Когда же ему несколько дней спустя присылают — без всякой просьбы с его стороны — членскую карточку под номером 555, это вызывает у него раздражение и одновременно улыбку, но, поскольку других дел у него все равно нет, он решает пойти на предстоящее заседание комитета. Как он потом расскажет, в «весьма непрезентабельной пивной» под вывеской «Альтес розенбад» на Херренштрассе он встретил за столом в «освещённой наполовину разбитой газовой лампой „комнате, где проходило заседание, нескольких молодых людей. В соседней комнате хозяин и его жена обслуживали немногих завсегдатаев, а они в это время „будто правление маленького клуба игроков в скат“, зачитывали протоколы заседаний, пересчитывали партийную кассу (дебет: семь марок пятьдесят пфеннигов), распределяли нагрузки и сочиняли письма в адрес идейно близких объединений в Северной Германии — «клубная мелочёвка самого низкого пошиба“[283].
Целых два дня Гитлер мучился сомнениями; потом он, как всегда, когда вызывал в памяти поворотные ситуации в своей жизни, будет говорить о том, как нелегко далось и каких «трудных», «тяжких» и «горьких» мыслей ему стоило, прежде чем он принял решение вступить в ДАП и стал 7-м членом комитета, ответственным за агитацию и пропаганду: «После двух дней мучительных раздумий и размышлений я пришёл, наконец, к убеждению сделать этот шаг. Это было самое поворотное решение в моей жизни. Пути назад быть уже не могло». На самом же деле в этих словах не только проявилась склонность Гитлера давать становящимся потом очевидными поворотам в своей биографии определённую драматическую подсветку и — коли уж никак не находилось никаких эффектов, обусловленных внешними обстоятельствами, — представить само решение по меньшей мере результатом одинокого, мучительного борения с самим собой; в ещё большей степени все имеющиеся источники единодушно свидетельствуют о характерной для него до самого последнего момента нерешительности, глубокой боязни перед выбором. Этой боязнью диктовалось и засвидетельствованная его позднейшим окружением склонность после тягостных колебаний и противоборства с собой, будучи вконец измученным, отдавать в конечном итоге вопрос на волю случая и принимать решения с помощью подброшенной монетки, что и выливалось в культ судьбы и провидения, с помощью которого он маскировал свою боязнь перед принятием решений. Есть много причин утверждать, что все его решения личного плана и даже некоторые из его политических решений были не чем иным, как стремлением уклониться, избежать какой-то другой, воспринимаемой как более угрожающая, альтернативы.

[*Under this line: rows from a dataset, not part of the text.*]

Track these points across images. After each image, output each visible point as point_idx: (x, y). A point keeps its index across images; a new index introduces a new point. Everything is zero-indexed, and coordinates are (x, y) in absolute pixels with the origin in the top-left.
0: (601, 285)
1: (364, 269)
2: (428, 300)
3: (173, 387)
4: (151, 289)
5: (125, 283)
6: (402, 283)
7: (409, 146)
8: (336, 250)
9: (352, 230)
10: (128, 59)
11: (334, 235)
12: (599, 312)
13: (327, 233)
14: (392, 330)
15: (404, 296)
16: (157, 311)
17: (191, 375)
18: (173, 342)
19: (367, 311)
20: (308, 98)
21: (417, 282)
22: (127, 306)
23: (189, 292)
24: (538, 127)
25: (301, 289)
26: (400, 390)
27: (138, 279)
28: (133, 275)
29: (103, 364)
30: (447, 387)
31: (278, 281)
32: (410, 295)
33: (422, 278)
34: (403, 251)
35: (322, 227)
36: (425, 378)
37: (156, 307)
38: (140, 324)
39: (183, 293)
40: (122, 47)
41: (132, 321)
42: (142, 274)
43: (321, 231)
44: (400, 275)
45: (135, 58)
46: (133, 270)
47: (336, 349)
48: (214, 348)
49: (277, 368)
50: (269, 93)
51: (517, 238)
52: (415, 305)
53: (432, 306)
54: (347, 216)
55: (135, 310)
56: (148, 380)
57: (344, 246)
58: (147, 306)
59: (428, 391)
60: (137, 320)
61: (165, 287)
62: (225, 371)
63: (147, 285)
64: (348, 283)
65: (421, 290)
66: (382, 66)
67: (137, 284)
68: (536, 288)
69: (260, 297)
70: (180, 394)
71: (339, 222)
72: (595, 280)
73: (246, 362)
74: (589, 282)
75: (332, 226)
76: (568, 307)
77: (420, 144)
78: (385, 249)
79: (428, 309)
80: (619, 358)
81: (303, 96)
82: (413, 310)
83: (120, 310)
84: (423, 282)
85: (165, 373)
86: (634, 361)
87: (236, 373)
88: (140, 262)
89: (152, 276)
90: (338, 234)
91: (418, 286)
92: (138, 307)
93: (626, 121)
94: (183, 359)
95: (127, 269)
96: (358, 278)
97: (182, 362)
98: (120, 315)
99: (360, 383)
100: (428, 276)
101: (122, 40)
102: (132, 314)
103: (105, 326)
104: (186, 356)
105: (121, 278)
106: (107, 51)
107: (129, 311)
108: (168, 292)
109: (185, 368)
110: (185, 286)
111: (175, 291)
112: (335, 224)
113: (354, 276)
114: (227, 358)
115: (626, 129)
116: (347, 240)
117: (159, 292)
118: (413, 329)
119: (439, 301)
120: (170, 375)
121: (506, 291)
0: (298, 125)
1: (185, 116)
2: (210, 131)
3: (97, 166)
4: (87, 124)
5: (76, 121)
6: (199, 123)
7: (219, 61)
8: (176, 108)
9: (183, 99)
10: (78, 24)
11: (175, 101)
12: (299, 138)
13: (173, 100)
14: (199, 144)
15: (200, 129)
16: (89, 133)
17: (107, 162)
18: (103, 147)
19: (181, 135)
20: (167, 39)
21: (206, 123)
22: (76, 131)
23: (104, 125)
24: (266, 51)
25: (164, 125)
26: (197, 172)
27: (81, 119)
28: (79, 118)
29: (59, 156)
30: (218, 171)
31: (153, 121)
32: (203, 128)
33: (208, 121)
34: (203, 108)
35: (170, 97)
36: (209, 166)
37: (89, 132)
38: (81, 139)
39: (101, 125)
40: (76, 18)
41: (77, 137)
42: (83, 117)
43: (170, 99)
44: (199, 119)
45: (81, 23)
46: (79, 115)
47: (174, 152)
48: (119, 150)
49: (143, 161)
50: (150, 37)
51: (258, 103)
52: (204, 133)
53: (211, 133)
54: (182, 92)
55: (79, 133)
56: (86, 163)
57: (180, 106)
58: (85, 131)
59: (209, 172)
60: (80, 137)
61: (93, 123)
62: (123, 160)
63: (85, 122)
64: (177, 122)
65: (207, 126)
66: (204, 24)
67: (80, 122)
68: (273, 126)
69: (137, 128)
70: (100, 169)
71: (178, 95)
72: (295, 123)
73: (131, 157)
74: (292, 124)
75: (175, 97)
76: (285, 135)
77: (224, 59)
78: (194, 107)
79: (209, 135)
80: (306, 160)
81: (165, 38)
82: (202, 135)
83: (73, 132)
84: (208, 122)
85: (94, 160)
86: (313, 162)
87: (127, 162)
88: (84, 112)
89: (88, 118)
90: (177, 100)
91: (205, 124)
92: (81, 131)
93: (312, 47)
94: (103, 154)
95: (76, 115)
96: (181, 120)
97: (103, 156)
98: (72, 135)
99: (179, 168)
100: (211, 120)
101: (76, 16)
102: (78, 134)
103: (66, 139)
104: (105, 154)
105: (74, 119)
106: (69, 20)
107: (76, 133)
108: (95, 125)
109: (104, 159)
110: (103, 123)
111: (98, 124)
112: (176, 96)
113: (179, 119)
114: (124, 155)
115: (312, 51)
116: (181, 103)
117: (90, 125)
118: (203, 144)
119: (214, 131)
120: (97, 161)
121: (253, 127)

Во всяком случае, везде, начиная с ухода из училища, потом переездов в Вену и Мюнхен, записи добровольцем и до шага в политику, без труда распознается мотив бегства — и это подтверждается многочисленными примерами его поведения в последующие годы, вплоть до оттягивания, в растерянности, своего неминуемого конца[284].
Желание избежать груза требований буржуазного мира по части обязанностей и порядка, прежде чем наступит вызывающий страх момент перехода в гражданскую жизнь, и было тем, что определяло в решающей степени все шаги вчерашнего фронтовика и постепенно привело его на баварскую политическую сцену — он понимал политику и занятие ею как профессию человека, не имеющего профессии и не желающего её приобретать. Столь раздутое в его воспоминаниях решение вступить в ДАП, принятое осенью 1919 года, было, под этим углом зрения, равно как и все предыдущие решения тоже, отказом от буржуазного порядка и диктовались потребностью оградить себя от строгости и обязательности социальных норм оного.
С силой, за которой явно прослеживается присущий всей его жизни мотив бегства, Гитлер даёт теперь выход своей накопившейся за многие годы жажде деятельности — наконец-то перед ним нет препятствий в виде формальных требований, а лежит поле, где не требуется никаких других предпосылок, кроме тех, какими он располагает: страстность, фантазия, организаторский талант и дар демагога. В казарме он без устали пишет и печатает на машинке приглашения на собрания, сам их разносит, разузнает адреса людей и говорит с ними, ищет связи, поддержку и новых членов. Поначалу его успехи остаются скромными, и каждое новое лицо, появляющееся на мероприятиях, радостно регистрируется. Уже тут становится очевидным, что превосходство Гитлера перед всеми его соперниками заключается не в последнюю очередь в том, что только у него есть столько свободного времени. И в парткоме из семи человек, заседавшем раз в неделю в кафе «Гастайг» за угловым столиком, который станет позднее предметом культового поклонения, он тоже быстро выдвигается, потому что по сравнению с другими у него больше идей, и смекалки, и энергии.